I chose Option#2. And that is what has kept me unshaven, locked in my home studio, semi-crazed for the past four weeks, unable to blog in a timely fashion. (See the attached photographic evidence.)  You see, it takes a qualified studio orchestra, like the awesome Nashville String Machine, only about 45 minutes to record a full-blown track for a single song.  However, if you create every single instrument of the orchestra yourself in a computer, aiming for a realistic sound, a single song takes two or three days to record. Long, tedious days. Days that often involve swearing at the computer.

So that’s my reason for not blogging lately.  I’ll let you decide if it’s an excuse or not.

I hope to keep you apprised of my progress here.  In truth, this is an exciting thing to attempt. Scary, too.  A genuine leap of faith.  And I will be seeking out choral music directors soon, who might be interested in this new music.  So – if you get an unsolicited email from me – this will be the reason why. And – no kidding – if you are interested in this venture at any level, whether it be as a potential customer or simple curiosity, stay tuned and stay in touch.

Back to the cave now.

Comments

  1. Brian Summers says:

    This makes me so excited and curious!

    I pray I’m on your short list of choral guinea pigs!

    Brian S.
    FBC Marion, IL

  2. Bruce Cokeroft says:

    You are the man, Rob! So thrilled you continue to keep on keeping on and that you keep bringing well-designed, creative choral and instrumental offerings that stand up well and provide ministry tools for “the masses!”

    Blessings to you, my friend.

    PS – sorry I don’t have money to send this month!

  3. Marty Funderburk says:

    What software are you using for your orchestrations? I’ve dabbled in all of this, but would love to find more realistic samples

    • Marty – I have a more detailed list on the site under “Tool Box.” But in a nutshell: My DAW is DP8. My primary orchestral library is CineSamples (perc, harp, winds, & brass). My primary string library is LA Scoring Strings. I use Ivory II for pianos. For pop sounds I use a lot of the Spectrasonics stuff. And my drum software is Toontrack’s Superior Drummer 2.

      Now – I would looove to update/upgrade ALL of this.
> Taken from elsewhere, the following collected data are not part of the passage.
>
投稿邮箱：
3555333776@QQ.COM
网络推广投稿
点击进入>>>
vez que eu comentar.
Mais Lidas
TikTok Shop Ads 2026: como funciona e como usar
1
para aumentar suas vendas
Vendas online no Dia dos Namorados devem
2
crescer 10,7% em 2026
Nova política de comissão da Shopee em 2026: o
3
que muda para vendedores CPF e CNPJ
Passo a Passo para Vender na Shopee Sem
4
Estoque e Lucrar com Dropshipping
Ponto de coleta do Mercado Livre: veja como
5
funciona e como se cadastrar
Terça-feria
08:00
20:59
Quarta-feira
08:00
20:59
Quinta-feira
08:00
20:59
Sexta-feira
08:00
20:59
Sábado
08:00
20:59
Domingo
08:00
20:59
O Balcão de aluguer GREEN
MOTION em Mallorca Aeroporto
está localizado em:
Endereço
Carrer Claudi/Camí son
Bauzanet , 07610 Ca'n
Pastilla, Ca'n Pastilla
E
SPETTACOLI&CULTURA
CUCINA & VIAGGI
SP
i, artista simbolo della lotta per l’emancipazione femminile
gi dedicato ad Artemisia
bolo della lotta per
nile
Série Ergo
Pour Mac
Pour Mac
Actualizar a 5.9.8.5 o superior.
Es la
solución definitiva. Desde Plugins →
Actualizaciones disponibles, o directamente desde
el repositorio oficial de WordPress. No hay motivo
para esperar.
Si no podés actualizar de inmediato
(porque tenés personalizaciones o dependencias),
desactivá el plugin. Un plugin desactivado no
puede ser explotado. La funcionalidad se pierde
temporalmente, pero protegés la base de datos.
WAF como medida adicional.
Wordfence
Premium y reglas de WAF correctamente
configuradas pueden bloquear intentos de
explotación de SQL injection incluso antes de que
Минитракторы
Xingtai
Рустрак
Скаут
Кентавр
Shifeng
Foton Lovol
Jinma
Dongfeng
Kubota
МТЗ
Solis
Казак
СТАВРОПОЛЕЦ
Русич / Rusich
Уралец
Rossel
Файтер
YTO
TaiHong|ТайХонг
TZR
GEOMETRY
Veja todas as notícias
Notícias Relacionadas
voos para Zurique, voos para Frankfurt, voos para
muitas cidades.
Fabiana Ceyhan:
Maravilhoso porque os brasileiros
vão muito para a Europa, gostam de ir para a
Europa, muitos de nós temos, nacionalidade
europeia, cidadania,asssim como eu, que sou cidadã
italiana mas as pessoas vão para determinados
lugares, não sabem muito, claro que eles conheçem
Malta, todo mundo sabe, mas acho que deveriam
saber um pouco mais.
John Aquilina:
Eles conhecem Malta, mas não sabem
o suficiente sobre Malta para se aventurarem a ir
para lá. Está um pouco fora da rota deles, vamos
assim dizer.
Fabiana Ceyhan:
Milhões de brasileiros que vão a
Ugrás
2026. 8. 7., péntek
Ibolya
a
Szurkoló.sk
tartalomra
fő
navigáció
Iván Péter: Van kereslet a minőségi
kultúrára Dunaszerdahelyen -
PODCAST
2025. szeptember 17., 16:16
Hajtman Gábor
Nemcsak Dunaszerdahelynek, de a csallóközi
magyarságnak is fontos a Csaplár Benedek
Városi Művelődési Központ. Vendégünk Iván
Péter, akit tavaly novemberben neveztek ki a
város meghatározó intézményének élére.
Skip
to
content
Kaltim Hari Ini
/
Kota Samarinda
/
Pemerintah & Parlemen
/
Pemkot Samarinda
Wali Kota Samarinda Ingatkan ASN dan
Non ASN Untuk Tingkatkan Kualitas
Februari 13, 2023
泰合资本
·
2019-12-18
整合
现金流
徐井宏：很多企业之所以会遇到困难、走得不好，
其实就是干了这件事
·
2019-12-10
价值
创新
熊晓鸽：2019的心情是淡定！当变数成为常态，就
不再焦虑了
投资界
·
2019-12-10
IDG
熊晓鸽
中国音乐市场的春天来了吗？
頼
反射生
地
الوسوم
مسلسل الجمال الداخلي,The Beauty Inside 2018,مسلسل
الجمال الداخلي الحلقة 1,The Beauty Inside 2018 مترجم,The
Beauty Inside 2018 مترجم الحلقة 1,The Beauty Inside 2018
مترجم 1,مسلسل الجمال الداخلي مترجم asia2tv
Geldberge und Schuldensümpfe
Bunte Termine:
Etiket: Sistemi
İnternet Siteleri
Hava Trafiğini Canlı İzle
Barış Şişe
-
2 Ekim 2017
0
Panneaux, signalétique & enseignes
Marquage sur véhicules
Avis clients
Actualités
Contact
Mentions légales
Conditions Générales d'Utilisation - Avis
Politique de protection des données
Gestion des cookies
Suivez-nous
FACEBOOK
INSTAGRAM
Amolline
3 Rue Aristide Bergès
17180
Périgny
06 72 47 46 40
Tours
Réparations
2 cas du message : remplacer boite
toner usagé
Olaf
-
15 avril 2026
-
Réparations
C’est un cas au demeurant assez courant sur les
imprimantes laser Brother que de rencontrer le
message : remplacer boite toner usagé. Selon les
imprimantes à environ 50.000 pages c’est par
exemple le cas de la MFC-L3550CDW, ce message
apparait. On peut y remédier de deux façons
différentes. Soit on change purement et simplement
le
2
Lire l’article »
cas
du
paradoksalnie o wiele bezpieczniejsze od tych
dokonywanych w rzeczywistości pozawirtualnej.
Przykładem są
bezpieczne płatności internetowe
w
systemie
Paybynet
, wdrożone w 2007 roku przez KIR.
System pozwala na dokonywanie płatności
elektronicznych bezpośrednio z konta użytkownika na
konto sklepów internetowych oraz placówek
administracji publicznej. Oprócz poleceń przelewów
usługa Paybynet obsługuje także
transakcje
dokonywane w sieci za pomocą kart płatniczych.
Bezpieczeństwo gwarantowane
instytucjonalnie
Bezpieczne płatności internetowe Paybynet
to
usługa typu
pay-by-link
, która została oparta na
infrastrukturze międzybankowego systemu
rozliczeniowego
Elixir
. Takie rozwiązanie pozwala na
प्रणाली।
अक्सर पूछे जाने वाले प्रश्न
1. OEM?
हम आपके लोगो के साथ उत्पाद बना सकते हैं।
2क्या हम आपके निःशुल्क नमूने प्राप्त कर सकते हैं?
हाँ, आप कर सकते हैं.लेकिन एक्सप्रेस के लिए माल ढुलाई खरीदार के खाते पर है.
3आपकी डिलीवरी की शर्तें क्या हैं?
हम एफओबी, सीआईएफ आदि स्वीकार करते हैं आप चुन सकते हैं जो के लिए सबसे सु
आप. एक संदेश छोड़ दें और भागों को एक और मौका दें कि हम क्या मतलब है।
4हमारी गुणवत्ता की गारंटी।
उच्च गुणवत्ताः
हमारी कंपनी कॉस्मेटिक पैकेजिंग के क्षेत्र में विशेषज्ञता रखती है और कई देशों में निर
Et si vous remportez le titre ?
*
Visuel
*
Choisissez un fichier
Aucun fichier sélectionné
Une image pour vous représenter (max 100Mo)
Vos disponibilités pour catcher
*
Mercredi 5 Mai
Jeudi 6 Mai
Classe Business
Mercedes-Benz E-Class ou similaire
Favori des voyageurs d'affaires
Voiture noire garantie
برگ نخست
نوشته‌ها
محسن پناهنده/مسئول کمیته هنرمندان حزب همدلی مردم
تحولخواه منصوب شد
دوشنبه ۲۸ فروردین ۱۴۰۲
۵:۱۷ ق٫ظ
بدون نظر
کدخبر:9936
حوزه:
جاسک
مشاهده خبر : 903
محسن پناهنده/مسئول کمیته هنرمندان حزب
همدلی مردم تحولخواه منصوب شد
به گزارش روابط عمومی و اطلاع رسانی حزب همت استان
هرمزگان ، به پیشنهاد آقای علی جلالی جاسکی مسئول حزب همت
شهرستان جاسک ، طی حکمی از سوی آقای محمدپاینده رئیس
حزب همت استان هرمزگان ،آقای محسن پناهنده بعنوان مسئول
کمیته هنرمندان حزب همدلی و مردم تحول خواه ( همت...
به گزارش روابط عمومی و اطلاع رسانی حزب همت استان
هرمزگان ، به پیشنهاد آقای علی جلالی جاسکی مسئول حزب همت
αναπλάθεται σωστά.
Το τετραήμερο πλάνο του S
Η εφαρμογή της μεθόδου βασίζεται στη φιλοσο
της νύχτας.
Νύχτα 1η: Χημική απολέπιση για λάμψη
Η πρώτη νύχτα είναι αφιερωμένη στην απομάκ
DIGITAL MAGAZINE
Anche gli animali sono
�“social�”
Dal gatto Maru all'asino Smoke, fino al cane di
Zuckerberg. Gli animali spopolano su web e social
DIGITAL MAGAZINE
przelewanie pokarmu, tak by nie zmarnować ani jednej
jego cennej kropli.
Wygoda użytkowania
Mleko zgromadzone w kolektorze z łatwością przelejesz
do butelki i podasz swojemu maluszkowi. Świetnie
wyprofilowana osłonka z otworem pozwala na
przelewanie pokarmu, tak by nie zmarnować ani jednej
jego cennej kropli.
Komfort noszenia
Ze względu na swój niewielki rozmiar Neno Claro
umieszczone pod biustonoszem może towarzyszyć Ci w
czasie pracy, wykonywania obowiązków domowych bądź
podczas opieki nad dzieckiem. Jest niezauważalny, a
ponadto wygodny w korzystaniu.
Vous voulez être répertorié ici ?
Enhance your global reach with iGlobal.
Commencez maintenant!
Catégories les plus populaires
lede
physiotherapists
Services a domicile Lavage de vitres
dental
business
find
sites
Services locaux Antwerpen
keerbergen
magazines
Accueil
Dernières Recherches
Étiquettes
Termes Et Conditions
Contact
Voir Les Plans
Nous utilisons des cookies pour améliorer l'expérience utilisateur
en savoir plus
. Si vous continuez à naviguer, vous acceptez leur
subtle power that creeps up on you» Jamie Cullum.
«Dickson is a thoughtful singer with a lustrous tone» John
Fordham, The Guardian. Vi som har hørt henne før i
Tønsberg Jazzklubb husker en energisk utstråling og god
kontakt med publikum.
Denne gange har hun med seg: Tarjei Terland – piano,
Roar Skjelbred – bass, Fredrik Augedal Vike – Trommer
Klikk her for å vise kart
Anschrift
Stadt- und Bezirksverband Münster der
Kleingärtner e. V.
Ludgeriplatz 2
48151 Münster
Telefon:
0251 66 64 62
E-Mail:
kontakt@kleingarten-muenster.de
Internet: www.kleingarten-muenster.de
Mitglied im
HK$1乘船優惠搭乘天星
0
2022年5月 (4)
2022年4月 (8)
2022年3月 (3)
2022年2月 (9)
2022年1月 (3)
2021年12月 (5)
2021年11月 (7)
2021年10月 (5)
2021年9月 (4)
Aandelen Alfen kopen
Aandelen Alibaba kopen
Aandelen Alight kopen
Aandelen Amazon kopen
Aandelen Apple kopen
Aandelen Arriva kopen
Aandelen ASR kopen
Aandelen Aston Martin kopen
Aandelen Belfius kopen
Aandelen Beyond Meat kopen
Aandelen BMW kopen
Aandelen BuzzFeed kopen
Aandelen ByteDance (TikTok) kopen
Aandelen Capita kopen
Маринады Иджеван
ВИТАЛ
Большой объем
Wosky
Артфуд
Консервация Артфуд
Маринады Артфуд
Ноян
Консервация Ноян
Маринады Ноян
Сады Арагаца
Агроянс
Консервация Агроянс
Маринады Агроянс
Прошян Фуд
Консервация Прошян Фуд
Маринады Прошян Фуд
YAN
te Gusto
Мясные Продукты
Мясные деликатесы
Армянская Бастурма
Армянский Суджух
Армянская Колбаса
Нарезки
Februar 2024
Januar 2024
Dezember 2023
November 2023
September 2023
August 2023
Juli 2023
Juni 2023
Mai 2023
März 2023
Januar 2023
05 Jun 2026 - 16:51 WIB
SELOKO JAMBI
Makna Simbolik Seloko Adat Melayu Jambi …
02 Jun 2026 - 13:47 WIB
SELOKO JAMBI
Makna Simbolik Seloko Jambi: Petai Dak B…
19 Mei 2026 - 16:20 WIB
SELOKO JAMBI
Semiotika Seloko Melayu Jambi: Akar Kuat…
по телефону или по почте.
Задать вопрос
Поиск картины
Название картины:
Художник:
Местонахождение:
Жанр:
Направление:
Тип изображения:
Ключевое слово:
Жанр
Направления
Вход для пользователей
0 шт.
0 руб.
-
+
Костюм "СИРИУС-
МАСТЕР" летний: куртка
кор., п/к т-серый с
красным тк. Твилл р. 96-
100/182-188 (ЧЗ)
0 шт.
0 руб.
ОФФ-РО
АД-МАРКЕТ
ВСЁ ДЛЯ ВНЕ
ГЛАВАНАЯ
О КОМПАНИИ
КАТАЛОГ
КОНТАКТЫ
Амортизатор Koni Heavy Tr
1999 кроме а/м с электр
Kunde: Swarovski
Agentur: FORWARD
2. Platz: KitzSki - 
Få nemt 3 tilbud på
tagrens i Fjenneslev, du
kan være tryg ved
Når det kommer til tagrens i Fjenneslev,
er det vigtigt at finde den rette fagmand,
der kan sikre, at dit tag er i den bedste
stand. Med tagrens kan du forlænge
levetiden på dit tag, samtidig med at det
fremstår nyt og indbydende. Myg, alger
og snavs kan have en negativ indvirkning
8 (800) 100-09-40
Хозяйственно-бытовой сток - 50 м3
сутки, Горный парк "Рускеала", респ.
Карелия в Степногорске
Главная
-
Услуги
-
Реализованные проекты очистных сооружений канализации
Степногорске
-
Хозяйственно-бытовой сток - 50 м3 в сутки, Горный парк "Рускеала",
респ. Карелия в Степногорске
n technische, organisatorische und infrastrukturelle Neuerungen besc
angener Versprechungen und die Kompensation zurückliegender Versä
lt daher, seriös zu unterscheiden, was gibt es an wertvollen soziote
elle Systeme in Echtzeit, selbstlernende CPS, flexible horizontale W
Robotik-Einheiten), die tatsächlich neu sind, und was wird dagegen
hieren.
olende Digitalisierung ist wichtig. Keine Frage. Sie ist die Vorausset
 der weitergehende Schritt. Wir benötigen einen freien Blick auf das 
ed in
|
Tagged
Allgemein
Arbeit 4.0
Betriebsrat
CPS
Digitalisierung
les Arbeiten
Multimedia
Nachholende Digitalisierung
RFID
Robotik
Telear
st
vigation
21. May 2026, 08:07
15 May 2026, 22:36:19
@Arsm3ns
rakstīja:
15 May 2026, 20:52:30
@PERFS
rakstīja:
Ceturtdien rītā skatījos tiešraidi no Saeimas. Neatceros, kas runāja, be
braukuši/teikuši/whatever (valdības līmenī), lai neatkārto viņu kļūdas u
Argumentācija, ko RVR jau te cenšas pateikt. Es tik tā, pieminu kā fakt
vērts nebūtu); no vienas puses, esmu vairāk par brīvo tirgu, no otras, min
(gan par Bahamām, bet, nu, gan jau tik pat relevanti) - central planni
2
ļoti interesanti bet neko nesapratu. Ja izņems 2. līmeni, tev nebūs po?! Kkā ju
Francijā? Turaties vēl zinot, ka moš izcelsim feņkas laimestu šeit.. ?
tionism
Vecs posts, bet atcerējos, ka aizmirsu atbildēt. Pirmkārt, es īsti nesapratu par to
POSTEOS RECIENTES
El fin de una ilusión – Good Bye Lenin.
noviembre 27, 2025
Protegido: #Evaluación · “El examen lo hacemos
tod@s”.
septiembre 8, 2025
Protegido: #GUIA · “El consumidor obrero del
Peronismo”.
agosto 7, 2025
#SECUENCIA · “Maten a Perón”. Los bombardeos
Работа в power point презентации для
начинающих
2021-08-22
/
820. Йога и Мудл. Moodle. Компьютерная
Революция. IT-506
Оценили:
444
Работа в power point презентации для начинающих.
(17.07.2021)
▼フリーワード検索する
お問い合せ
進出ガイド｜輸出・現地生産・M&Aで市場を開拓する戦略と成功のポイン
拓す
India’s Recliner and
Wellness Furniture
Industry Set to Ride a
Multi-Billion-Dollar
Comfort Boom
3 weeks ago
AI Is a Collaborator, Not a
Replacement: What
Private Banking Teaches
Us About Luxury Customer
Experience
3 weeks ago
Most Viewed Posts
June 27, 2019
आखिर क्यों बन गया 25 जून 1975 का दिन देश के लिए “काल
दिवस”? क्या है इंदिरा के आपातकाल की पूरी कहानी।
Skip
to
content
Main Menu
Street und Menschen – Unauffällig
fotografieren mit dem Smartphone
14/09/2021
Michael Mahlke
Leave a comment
I’m pushing my Mac to its limits – and need to go to a “trash can” model with all Thunderbolt SSDs. I am lusting after the Orchestral Tools Berlin sample libraries. (You should check them out.) The new Keyscape library from Spectrasonics looks amazing. And Toontrack has just released Superior Drummer 3, which looks like a quantum leap forward. I need a new keyboard controller with more sliders, etc. It is a never-ending journey. And it’s difficult to justify the cost against current music sales.

  4. Janis Mitchell says:

    Sounds great, Rob. Since I’m no music expert, it all sounds like greek to me. But with you at the helm, I’m sure it will be a success. Good luck on all that you are doing these days. Miss you guys!

  5. Dear Robert: Very heartened to see this underway. Your voice is much needed in the marketplace, both in creative and business terms. I think you are finding–as others do, in all manner of businesses–that the entreprenurial journey calls upon your creativity and energy at least as much as the purely ‘musical’ parts. And, I think you will find that the entreprenurial and musical ‘sides of the equation’ will inform one another in a continuing conversation. It’s a very very good thing you are undertaking.

    Here’s wishing you great success–that choirs sing bushels of your music, and that you make a heap o’ money in the process. No more having to write ‘it’s difficult to justify the cost against current music sales.’ this time next year.

    Go get ’em.

    • Thx, Wes. It’s a scary thing. But I’m afraid I’m left with few other choices. I appreciate your kind encouragement.

  6. Swearing at a computer, hmm? Never, ever done that!!!!

    This will be greatness Robert. Can’t wait to hear it.